Maketext fun

TorgoX on 2004-01-12T06:10:49

Dear Log,

So for months I've been dimly aware that something needed to be done in Locale::Maketext with its logic that decided that users requesting "en-US" would also accept "en" documents. I'd been fretting over implementational ideas for weeks and weeks, and I finally sat down Saturday morning to hammer out the solution in "a few minutes". But then I saw a corner case that was very problematic for my new algorithm, and I threw out that algorithm and started over. That too ended up producing a bad corner case, so that went out. Repeat two more times. But I finally released a happy new version today (Locale::Maketext 1.07), with new tests of course. And it's my impression that the code is tidier now, too.

In this case, I'm quite liking the approach that having all the tests provides; namely, an approach that isn't as much about "formal" specification as about examples, in the form of simple tests.

All Maketext users should upgrade now. What the new version fixes is some past behavior that I'm now calling a bug -- it was where users were getting not-quite-best language choices. So they'd say they'd want "en-US, ja" documents, and they'd get the Japanese document where an English one was available. With the upgrade, users now correctly get the English version.

Language negotiation

pne on 2004-01-12T12:35:58

So they'd say they'd want "en-US, ja" documents, and they'd get the Japanese document where an English one was available. With the upgrade, users now correctly get the English version.

Correctly? I thought that the opposite was the case (if I list "en", I'll be happy with "en-GB" or "en-US" as well), but that if I only list "en-US, ja" then that means "US English, or any kind of Japanese", but not plain "en" nor any other "en-*".

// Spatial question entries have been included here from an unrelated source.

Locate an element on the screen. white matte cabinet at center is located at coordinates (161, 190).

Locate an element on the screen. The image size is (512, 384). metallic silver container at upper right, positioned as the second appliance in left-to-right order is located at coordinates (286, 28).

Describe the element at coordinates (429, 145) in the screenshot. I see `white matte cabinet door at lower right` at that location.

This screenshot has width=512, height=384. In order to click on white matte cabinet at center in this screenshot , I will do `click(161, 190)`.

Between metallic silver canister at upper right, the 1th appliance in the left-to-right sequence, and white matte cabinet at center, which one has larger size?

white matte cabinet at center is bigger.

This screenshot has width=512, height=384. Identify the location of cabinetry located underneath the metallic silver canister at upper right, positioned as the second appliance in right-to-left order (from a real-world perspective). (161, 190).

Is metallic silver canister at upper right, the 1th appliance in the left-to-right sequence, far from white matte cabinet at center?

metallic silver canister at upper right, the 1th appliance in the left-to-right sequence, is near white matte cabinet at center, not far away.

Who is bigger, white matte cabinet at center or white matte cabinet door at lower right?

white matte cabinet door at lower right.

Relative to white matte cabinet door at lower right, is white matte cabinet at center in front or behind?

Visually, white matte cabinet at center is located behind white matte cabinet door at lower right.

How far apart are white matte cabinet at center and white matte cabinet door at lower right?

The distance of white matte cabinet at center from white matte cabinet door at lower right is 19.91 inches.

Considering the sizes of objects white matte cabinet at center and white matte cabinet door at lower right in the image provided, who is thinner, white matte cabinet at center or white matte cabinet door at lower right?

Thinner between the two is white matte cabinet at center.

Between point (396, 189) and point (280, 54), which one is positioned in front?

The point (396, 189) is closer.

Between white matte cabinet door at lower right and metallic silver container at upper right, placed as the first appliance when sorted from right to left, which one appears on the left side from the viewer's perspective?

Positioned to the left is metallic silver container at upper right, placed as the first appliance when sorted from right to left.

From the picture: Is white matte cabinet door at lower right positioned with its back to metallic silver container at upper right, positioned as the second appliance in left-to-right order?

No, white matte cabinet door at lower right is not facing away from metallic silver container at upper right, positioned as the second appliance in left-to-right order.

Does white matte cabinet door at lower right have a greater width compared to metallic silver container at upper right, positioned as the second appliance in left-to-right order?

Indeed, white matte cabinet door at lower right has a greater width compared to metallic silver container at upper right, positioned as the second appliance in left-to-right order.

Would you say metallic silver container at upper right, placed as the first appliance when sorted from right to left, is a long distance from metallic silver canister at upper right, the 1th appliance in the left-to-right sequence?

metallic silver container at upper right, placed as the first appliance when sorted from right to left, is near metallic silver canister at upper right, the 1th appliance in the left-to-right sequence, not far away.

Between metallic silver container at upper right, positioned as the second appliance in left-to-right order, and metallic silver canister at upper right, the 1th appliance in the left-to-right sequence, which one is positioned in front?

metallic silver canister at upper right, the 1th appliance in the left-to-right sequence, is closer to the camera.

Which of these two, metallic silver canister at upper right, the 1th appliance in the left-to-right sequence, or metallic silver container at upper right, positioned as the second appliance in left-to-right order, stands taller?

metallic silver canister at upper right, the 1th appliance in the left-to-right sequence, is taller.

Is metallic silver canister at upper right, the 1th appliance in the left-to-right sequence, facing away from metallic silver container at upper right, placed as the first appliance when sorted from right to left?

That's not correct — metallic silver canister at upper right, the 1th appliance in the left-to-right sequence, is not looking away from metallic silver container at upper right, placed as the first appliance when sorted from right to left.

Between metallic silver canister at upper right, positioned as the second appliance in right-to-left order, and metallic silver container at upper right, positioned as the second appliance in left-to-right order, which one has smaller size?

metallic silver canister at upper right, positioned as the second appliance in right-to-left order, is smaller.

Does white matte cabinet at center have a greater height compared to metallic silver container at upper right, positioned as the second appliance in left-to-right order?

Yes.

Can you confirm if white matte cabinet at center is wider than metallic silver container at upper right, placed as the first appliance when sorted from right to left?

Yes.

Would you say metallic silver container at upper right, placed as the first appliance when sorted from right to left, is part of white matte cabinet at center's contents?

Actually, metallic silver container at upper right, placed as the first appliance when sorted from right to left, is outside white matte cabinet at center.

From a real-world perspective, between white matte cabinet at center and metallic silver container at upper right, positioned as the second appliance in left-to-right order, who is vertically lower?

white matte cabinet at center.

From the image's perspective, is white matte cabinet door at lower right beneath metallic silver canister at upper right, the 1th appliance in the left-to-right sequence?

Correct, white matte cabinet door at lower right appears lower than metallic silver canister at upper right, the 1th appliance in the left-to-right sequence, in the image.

*digs around a little* That's what I gather from my reading of section 14.4 of RFC 2616 as well: A language-range matches a language-tag if it exactly equals the tag, or if it exactly equals a prefix of the tag such that the first tag character following the prefix is "-".

By my understanding, "language-range" is what's sent in the Accept-Language: header of an HTTP request, and "language-tag" is the tag associated with a resource.

Then a language-range of "en" would match a tag of "en-US", but one of "en-US" would not match a tag of "en" (since "en-US" is neither equal to "en" nor is "en-US" a prefix of "en").

RFC2616 even warns about this: we remind implementors of the fact that users are not familiar with the details of language matching as described above, and should provide appropriate guidance. As an example, users might assume that on selecting "en-gb", they will be served any kind of English document if British English is not available. A user agent might suggest in such a case to add "en" to get the best matching behavior.

Re:Language negotiation

TorgoX on 2004-01-12T20:57:12
The RFC expresses what it wants the language tags to mean. However, experience shows that users mean other things by it. They assume that by selecting "en-gb", they will be served any kind of English document if British English is not available -- and user-agents do not provide any guidance otherwise. What's more, many/most user-agents start out with a very specific accept-language (like "en-US", sans "en") based on the user's locale, and never even mention this to the user.
Given these nouveaux exigences, I consider my implementation to be optimal.

Re:Language negotiation

pne on 2004-01-13T12:40:49
Ah, I see.

I presume this only happens if the user does not specify the exact tag as well?

For example, if someone says they want "en-gb, fr, en" and you have a French and a US English version, which will they get? (I'd assume the French, since "en" comes after "fr" even if "en-gb" is earlier.) What about if you have a French and a "generic" English version?